The answer must be every line of the records below that contains the word "including".

[[ Data for analysis open ]]

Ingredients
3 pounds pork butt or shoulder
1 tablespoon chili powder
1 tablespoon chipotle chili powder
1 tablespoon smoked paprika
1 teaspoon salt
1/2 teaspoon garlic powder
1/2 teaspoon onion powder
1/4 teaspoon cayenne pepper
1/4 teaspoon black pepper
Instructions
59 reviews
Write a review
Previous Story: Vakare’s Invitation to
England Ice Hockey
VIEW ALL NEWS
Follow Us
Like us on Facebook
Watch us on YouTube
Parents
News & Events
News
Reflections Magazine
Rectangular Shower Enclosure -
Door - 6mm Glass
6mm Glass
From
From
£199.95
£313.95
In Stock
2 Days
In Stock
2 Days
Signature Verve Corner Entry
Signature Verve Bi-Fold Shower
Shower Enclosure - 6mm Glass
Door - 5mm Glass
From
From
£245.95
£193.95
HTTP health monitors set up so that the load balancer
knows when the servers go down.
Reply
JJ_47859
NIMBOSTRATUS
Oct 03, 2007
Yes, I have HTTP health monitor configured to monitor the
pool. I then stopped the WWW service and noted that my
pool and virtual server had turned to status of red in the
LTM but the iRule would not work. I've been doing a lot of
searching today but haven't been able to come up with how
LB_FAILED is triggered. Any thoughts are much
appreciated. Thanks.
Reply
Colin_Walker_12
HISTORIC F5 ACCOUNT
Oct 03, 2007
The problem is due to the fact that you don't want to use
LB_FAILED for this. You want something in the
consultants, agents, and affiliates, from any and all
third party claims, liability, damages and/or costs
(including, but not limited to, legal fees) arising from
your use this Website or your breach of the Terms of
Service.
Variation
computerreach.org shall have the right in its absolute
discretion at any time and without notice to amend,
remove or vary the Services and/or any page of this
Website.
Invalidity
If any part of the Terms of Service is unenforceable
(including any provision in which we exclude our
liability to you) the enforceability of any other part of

[[ Data for analysis closed ]]

**Written answer**:
(including, but not limited to, legal fees) arising from
(including any provision in which we exclude our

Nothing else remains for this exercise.